Bringing all stakeholders to the table
In his experience, the main hurdle in advocating for more parent-inclusive education policy outcomes is making sure that the issue “does not become a political football”. For John, the goal is simple: bring all the relevant stakeholders to the table and have a sensible conversation.
“We need to reach clear, bipartisan policies that actually propel us forward as a nation,” John asserts. “Whether it’s Labor, Liberal, the Greens, the Nationals, or any other political party, it doesn’t matter. We all want better outcomes for parents for their children’s education. A shared vision can achieve extraordinary things.”
John believes advocacy pieces such as the ASG Parents Report Card and the white paper are major steps in the right direction for ASG as an organisation. But it doesn’t stop there.
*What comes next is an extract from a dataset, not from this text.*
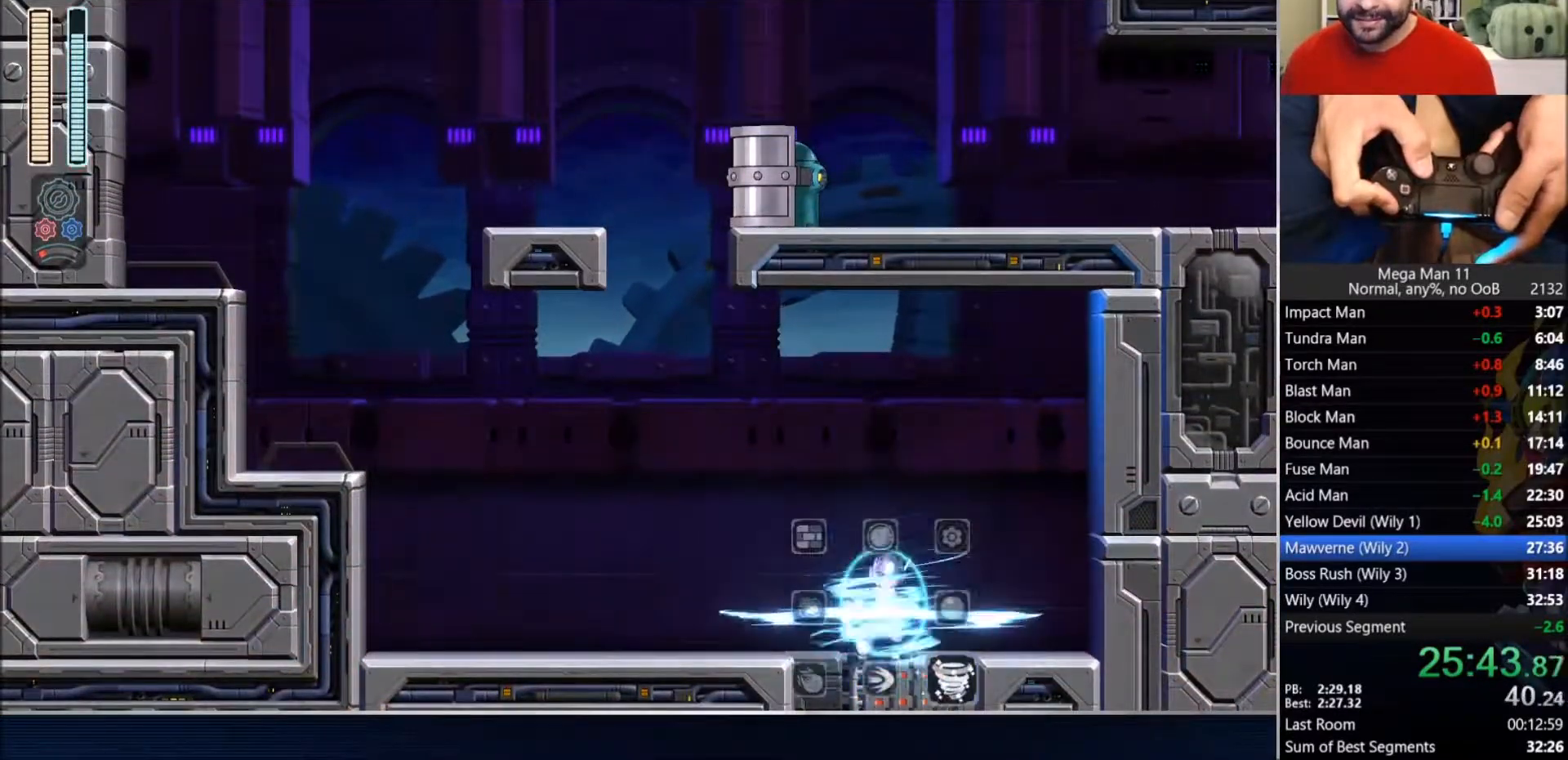
{"dt_ms": 500, "buttons": ["DPAD_UP", "DPAD_LEFT"], "left_stick": "center", "right_stick": "down-right", "events": [[167, "TRIANGLE", "up"]]}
A few months ago, ASG worked with the Australian College of Educators (ACE) in putting out the ASG-ACE Teachers Report Card, which aimed to investigate teachers’ perceptions of education and their profession.
It’s important that we’re making sure we have all the right voices included to create a conversation that yields better outcomes for parents.
Worryingly, the report found that around one in five teachers said they considered leaving the profession in the preceding three months. As well as using ACE’s knowledge and membership in putting together the report, the Group consulted with recent winners of the ASG National Excellence in Teaching Awards – an initiative the ASG has been running for more than 23 years.
“It’s important that we’re making sure we have all the right voices included to create a conversation that yields better outcomes for parents,” John says.
“Education should not just go to those who can afford it”
Even as ASG continues to redefine its role as an organisation in the education policy debate, the desired outcome, according to John, has always remained the same – to provide equity and access to education for all Australian families.
Whether that be through financially assisting parents in setting up their children through school, providing resources that will better assist parents through the education journey, or lobbying government to implement major changes in education policy in the best interests of parents, ASG has not wavered from its original mission.
“Education should not just go to those who can afford it. This is about making sure we nurture and give equal opportunities to the brightest minds in the country,” John says. “We’re effectively a cooperative of parents. That’s really the genesis of the organisation. Fundamentally, that has not changed.”